In Italy, public debate addresses prostitution mainly as a question of public order. Unfortunately, in the Italian Parliament there are too many law proposals that envisage the legal regulation of prostitution. Some biased parliamentarians believe that first of all they must protect women's self-determination: women's “free choice” in prostituting themselves. In their idea, human trafficking is only a question of criminal prosecution of organized crime. Moreover, the idea of gaining in tax revenues from prostitution is enticing, especially in times of economic crisis. We see a mix of ignorance and hypocrisy. We are often called to bring our field-based experience.
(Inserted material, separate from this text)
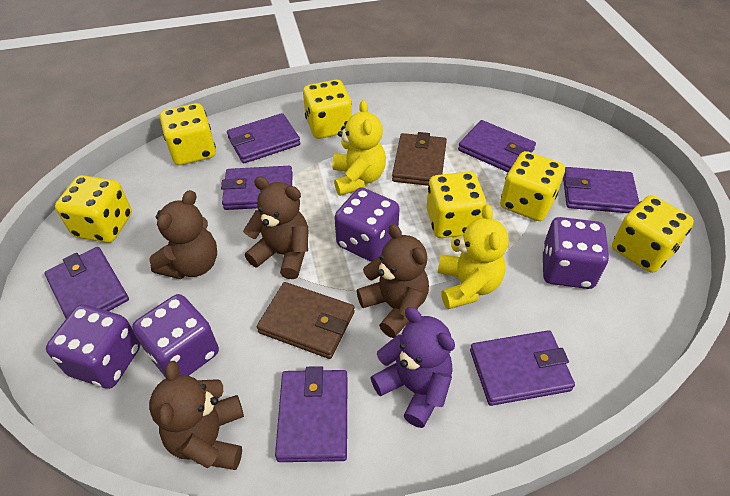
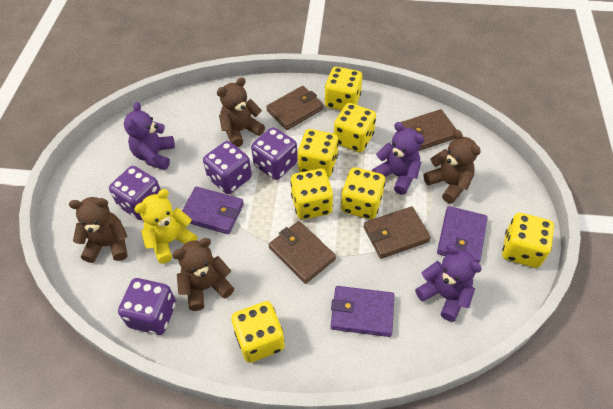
brown wallet: 2 -> 4
purple teddy bear: 1 -> 3
purple wallet: 7 -> 3
yellow dice: 6 -> 7
yellow teddy bear: 2 -> 1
We always point out that legalized prostitution:
a) Fosters demand
b) Makes the identification of human trafficking victims more difficult
c) Does not facilitate prosecution of the pimps
d) Does not increase tax revenue
e) Does not reduce violence against women
f) Does not improve health safety
g) Increases social costs.
This is why we are trying to promote a public opinion movement to urge our leaders to adopt legislation based on the Swedish model. We know that the loud, clear support of the Italian Church is crucial to achieve this.
“The poor can’t wait” as Fr. Oreste Benzi used to say. He fought strongly for these girls’ freedom. We are confident that he continues to support the cause of these women and that their cry for freedom will finally be heard.